▶ PROBLEM DETAILS: What is needed is an exact copy of the lines in the listing below, from the one with "Coordinates are supplied" up to and including the one with "shrub at [x1=213, y1=152, x2=292, y2=208]: 22.18", with no other lines.

▶ THE DATA:
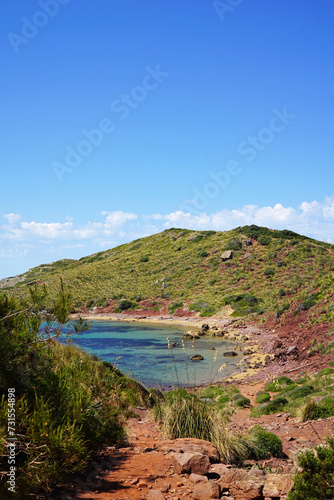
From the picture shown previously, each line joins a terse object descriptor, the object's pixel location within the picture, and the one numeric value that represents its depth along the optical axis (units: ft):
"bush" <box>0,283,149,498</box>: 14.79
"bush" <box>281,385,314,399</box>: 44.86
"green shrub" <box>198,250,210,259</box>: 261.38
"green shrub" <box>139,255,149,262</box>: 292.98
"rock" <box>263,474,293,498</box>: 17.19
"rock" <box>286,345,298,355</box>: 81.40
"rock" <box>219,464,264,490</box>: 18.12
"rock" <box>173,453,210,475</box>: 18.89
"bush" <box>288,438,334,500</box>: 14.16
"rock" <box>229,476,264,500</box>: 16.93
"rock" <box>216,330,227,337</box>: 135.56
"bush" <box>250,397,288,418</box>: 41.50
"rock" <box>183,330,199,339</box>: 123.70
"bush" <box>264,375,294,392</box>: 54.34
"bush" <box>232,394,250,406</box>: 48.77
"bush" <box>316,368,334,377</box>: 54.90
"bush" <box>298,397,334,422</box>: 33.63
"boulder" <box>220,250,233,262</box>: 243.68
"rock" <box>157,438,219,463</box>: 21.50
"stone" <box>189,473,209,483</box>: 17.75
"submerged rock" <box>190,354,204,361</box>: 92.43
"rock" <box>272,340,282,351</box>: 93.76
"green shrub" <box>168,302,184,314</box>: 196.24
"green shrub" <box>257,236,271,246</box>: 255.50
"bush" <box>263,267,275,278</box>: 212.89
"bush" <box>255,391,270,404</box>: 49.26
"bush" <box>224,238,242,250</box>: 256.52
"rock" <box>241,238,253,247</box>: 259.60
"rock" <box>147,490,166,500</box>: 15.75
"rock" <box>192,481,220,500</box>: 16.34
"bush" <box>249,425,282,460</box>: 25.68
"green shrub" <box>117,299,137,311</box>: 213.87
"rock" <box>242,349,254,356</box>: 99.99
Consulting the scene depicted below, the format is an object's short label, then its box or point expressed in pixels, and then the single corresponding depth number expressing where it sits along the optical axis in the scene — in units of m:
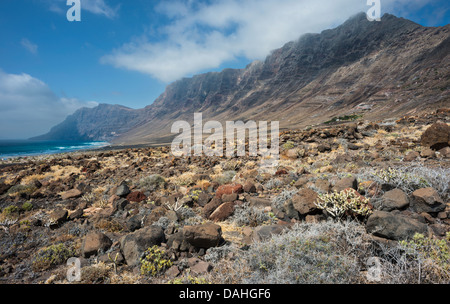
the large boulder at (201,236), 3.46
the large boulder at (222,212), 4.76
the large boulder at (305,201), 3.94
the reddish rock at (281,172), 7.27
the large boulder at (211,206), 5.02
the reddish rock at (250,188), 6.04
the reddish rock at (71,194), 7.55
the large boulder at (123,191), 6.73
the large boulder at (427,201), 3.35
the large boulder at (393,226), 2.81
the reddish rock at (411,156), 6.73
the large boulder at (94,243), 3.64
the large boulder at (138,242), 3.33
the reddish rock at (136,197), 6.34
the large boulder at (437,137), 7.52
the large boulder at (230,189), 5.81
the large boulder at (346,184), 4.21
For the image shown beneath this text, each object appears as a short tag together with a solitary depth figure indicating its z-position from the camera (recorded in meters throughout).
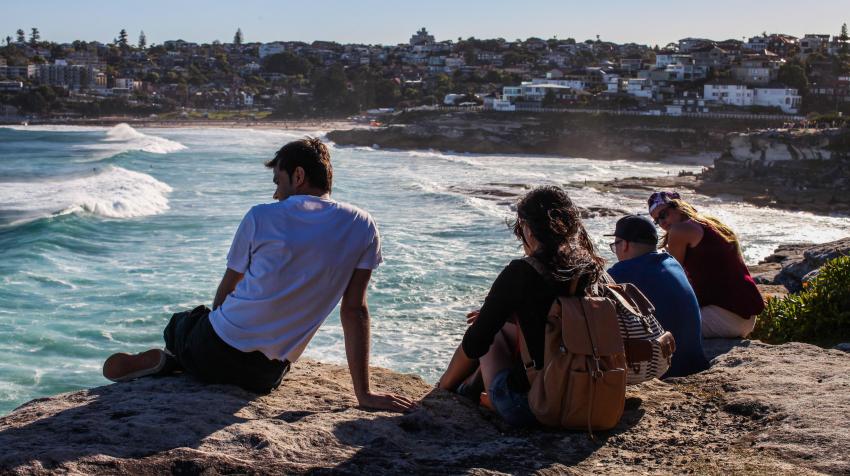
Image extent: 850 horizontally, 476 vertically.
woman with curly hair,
---
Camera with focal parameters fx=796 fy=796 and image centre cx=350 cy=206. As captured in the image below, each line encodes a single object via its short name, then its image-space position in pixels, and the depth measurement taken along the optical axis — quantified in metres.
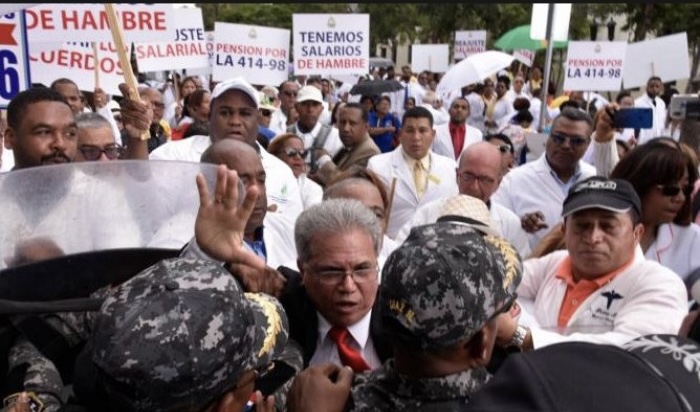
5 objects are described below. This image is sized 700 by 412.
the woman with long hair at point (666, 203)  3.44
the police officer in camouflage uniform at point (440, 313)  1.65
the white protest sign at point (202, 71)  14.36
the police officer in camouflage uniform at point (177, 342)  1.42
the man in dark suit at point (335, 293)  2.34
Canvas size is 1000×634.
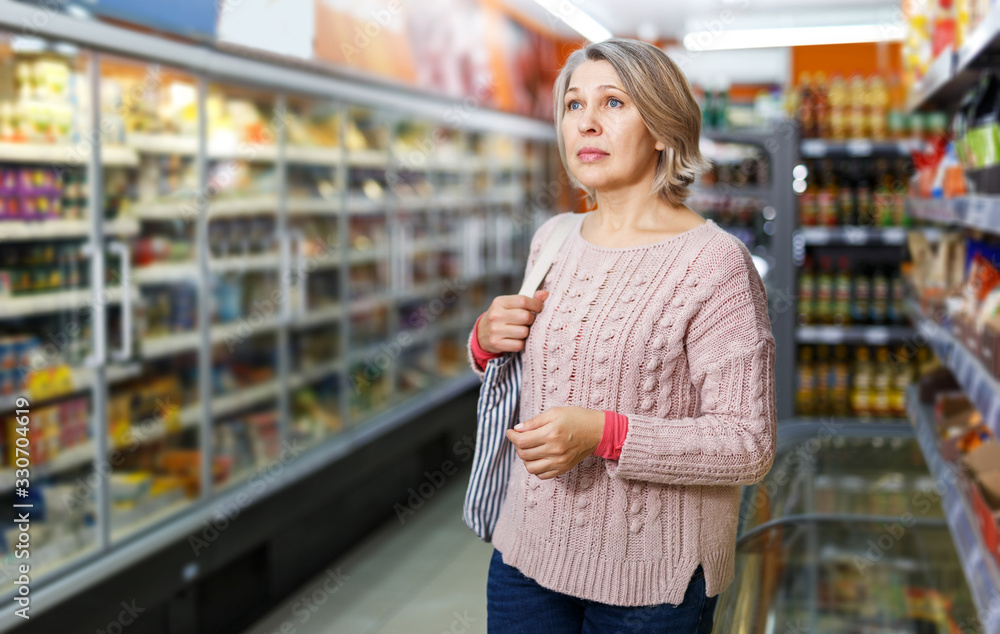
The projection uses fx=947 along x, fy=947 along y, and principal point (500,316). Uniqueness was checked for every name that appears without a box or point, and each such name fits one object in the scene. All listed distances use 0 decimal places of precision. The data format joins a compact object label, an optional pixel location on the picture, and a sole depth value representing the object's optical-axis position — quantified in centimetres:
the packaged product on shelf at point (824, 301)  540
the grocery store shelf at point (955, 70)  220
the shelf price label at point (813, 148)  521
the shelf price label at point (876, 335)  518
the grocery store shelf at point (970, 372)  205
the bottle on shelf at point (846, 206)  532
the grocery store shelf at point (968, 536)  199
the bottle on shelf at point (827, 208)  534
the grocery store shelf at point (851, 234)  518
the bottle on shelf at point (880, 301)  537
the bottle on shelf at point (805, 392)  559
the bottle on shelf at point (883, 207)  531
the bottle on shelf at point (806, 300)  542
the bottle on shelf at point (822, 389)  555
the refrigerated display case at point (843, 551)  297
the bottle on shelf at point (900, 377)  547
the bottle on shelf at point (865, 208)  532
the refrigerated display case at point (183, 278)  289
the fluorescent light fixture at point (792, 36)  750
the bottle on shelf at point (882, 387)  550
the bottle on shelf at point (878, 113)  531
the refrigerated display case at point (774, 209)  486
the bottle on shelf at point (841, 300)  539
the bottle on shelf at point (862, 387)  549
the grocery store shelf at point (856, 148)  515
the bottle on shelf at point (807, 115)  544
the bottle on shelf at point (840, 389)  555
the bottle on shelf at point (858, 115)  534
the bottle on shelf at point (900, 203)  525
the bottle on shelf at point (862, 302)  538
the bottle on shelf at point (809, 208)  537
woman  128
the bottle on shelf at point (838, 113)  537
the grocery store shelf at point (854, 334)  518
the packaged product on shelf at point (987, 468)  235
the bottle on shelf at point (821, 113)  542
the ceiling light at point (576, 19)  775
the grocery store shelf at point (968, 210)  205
* * *
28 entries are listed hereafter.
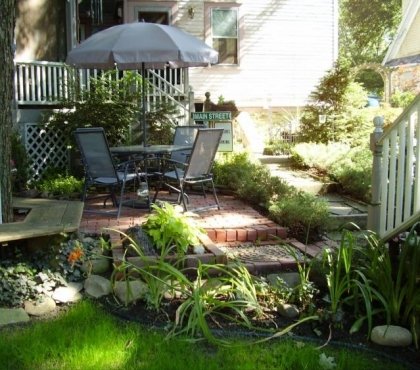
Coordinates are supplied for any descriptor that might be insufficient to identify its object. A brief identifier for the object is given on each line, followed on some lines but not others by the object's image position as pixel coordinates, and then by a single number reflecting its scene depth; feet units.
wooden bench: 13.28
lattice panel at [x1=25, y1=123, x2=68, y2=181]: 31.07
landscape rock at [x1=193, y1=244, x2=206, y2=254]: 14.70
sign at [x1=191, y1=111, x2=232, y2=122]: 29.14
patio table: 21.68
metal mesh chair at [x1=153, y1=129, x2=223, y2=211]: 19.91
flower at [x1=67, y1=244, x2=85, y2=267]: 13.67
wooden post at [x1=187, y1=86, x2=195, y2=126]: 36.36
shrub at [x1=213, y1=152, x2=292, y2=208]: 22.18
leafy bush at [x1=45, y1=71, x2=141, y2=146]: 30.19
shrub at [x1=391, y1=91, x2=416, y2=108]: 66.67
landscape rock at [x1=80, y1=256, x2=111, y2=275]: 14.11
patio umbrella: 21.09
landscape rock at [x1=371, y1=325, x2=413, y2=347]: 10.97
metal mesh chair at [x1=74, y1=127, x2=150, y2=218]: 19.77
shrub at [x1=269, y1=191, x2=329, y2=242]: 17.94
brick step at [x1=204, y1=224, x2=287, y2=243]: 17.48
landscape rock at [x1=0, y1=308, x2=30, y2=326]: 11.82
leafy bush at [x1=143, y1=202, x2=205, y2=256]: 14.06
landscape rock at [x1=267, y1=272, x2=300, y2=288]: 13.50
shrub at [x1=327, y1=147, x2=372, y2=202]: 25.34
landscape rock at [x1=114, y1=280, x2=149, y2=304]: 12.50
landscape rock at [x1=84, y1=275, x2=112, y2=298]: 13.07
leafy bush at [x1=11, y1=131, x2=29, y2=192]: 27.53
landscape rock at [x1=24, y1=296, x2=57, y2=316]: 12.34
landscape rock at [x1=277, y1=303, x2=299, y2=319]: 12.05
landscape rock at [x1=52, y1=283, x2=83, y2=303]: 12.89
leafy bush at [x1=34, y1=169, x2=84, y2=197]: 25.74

▶ TASK SOLUTION:
Coordinates are supplied for any descriptor that might be insufficient to identify its object. A brief identifier for the object is given on each line, followed on some lines but not others by the object's image position as pixel coordinates, and then by a single number reflecting its scene depth; feet units.
wooden bench: 13.28
lattice panel at [x1=25, y1=123, x2=68, y2=181]: 31.07
landscape rock at [x1=193, y1=244, x2=206, y2=254]: 14.70
sign at [x1=191, y1=111, x2=232, y2=122]: 29.14
patio table: 21.68
metal mesh chair at [x1=153, y1=129, x2=223, y2=211]: 19.91
flower at [x1=67, y1=244, x2=85, y2=267]: 13.67
wooden post at [x1=187, y1=86, x2=195, y2=126]: 36.36
shrub at [x1=213, y1=152, x2=292, y2=208]: 22.18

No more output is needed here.